There is the possibility of false negatives, but a positive test result from a rapid test is usually very accurate. Individuals who have symptoms of the virus but receive a negative rapid test result should seek a PCR test.

If the cost of the rapid tests decreases it would allow people to test themselves repeatedly, which would be beneficial for restaurants, concert venues, airlines and other industries that have been financially impacted by the pandemic. Individuals who are constantly exposed to the virus, such as healthcare workers, could test themselves every other day or every third day.

In the coming months, Petrosino said we may see a higher incidence of low-grade infections because the vaccine doesn’t guarantee complete protection against the virus but does prevent from severe infection, so vaccinated individuals can still get a milder form of the virus. Furthermore, as variants continue to emerge, some may be less susceptible to the immune response generated by current vaccines.

“We need to set up new paradigms for testing to make sure individuals don’t have breakthrough infection,” he said. “With milder COVID, you may be pushing the limits of detection with some of these rapid tests, but we just haven’t seen the data on how these tests perform. Robust levels of mild breakthrough infections can also lead to new, more threatening variants.”

According to Petrosino, there is a need for important technological advancements that enable PCR test samples to be rapidly screened for the presence of variants at the same time.
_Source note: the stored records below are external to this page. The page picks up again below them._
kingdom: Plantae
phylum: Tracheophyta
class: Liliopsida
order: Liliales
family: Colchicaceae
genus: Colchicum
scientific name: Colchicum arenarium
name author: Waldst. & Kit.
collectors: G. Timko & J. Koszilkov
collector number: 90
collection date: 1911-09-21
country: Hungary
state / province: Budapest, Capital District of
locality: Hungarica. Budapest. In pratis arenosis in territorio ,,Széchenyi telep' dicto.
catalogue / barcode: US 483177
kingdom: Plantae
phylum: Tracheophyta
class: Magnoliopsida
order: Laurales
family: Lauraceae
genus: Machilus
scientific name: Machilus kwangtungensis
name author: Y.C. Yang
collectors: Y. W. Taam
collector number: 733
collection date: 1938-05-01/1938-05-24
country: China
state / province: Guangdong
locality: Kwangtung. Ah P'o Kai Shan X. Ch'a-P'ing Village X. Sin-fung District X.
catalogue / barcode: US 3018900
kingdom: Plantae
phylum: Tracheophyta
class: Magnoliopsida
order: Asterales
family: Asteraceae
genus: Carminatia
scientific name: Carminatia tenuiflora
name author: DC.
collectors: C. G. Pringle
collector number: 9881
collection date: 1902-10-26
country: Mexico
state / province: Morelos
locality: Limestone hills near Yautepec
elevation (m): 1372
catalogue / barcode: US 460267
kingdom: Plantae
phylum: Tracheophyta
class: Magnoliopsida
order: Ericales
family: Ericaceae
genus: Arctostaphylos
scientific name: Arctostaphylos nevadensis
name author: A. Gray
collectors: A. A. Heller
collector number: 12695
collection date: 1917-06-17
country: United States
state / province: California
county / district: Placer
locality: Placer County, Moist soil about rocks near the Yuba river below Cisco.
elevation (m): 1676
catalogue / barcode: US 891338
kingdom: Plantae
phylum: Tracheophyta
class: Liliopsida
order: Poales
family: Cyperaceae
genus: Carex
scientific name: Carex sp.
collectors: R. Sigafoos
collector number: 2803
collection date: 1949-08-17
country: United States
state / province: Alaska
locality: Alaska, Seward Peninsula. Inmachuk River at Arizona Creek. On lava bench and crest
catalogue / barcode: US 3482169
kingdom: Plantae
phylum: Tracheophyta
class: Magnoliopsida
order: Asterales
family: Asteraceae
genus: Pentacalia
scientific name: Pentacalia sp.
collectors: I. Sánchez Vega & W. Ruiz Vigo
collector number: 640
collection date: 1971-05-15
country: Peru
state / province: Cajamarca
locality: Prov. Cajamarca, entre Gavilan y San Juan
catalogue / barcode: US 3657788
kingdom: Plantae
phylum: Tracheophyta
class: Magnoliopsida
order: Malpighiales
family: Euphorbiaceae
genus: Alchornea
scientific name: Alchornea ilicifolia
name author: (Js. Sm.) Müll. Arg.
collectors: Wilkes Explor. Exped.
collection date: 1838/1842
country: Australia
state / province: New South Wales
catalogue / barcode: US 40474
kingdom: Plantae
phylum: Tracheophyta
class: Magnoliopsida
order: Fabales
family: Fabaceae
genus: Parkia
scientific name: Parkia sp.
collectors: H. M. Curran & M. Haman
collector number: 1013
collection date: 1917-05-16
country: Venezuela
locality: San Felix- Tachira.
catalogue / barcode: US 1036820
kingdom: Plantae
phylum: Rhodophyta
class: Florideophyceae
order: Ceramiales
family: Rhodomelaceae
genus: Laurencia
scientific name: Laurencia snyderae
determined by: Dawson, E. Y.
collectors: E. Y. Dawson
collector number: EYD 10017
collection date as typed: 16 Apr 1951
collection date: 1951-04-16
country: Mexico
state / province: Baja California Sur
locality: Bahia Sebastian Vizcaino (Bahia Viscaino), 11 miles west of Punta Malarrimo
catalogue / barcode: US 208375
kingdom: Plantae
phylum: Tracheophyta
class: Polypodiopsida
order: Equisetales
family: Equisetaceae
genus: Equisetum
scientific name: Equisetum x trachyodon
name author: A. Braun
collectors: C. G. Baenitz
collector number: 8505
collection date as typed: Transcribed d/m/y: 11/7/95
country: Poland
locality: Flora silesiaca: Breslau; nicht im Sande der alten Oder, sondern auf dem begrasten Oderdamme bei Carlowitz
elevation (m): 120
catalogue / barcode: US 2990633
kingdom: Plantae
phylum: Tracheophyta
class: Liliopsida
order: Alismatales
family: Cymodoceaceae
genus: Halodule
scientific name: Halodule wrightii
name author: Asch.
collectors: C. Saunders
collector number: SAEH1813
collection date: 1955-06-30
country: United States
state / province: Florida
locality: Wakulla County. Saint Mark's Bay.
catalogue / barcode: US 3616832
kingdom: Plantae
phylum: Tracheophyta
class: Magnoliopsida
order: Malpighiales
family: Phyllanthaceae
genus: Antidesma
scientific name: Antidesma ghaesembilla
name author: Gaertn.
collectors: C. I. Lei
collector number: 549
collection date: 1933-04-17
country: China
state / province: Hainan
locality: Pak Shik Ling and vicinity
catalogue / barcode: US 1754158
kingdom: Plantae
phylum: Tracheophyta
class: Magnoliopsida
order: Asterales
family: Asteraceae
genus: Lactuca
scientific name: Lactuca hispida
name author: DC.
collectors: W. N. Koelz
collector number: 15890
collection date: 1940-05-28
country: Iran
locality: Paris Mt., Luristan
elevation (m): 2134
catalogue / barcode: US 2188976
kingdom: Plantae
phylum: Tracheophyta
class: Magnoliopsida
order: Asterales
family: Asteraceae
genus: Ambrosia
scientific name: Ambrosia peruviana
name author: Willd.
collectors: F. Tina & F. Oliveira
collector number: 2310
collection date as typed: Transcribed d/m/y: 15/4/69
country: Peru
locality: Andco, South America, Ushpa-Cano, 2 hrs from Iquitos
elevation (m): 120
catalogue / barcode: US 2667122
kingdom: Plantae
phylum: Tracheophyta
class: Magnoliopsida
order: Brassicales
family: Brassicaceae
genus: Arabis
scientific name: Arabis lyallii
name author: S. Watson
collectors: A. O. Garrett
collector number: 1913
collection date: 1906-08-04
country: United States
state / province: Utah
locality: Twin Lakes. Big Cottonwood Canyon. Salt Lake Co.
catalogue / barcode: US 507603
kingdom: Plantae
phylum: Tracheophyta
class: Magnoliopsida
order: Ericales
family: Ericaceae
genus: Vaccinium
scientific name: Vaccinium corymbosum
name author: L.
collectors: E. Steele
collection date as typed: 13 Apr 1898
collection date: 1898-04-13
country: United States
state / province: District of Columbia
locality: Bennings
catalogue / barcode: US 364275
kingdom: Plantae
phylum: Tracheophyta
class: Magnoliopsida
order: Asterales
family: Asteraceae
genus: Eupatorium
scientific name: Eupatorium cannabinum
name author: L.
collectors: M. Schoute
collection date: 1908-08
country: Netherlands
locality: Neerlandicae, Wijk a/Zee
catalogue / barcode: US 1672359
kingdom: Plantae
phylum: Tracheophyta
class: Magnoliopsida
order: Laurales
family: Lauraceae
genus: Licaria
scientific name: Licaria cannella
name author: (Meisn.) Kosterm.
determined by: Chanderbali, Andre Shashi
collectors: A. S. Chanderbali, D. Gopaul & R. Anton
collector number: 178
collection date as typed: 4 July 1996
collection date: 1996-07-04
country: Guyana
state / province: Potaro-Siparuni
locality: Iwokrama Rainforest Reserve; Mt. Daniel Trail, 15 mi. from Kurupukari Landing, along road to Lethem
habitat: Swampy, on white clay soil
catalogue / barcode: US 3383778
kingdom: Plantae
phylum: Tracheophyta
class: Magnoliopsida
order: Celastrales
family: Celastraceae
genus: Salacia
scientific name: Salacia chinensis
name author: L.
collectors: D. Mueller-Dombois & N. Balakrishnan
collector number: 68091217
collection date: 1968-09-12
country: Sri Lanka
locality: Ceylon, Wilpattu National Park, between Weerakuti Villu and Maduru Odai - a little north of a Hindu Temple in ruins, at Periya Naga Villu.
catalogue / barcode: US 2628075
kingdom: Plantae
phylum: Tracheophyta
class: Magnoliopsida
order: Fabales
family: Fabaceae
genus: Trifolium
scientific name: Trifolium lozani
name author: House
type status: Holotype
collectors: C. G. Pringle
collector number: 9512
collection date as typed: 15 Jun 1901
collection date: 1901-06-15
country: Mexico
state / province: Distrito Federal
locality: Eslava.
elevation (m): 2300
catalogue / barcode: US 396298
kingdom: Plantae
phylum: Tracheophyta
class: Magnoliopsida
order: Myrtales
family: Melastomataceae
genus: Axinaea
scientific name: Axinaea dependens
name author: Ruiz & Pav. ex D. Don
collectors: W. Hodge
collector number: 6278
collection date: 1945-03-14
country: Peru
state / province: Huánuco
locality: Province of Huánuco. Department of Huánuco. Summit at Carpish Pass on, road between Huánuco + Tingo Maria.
Currently, labs wait to get a full batch of test samples before sequencing to see which variant is present in the positive samples.

“Thankfully, it’s not needed at this moment, but if you had a variant that the vaccine did not protect against, and we knew it needed to be treated differently, that’s when the testing and knowing the variant at the same time would be important,” he said. “There are investigative procedures that can be developed for that. We need platforms that can do it at the flip of a switch and we don’t have those quite yet.”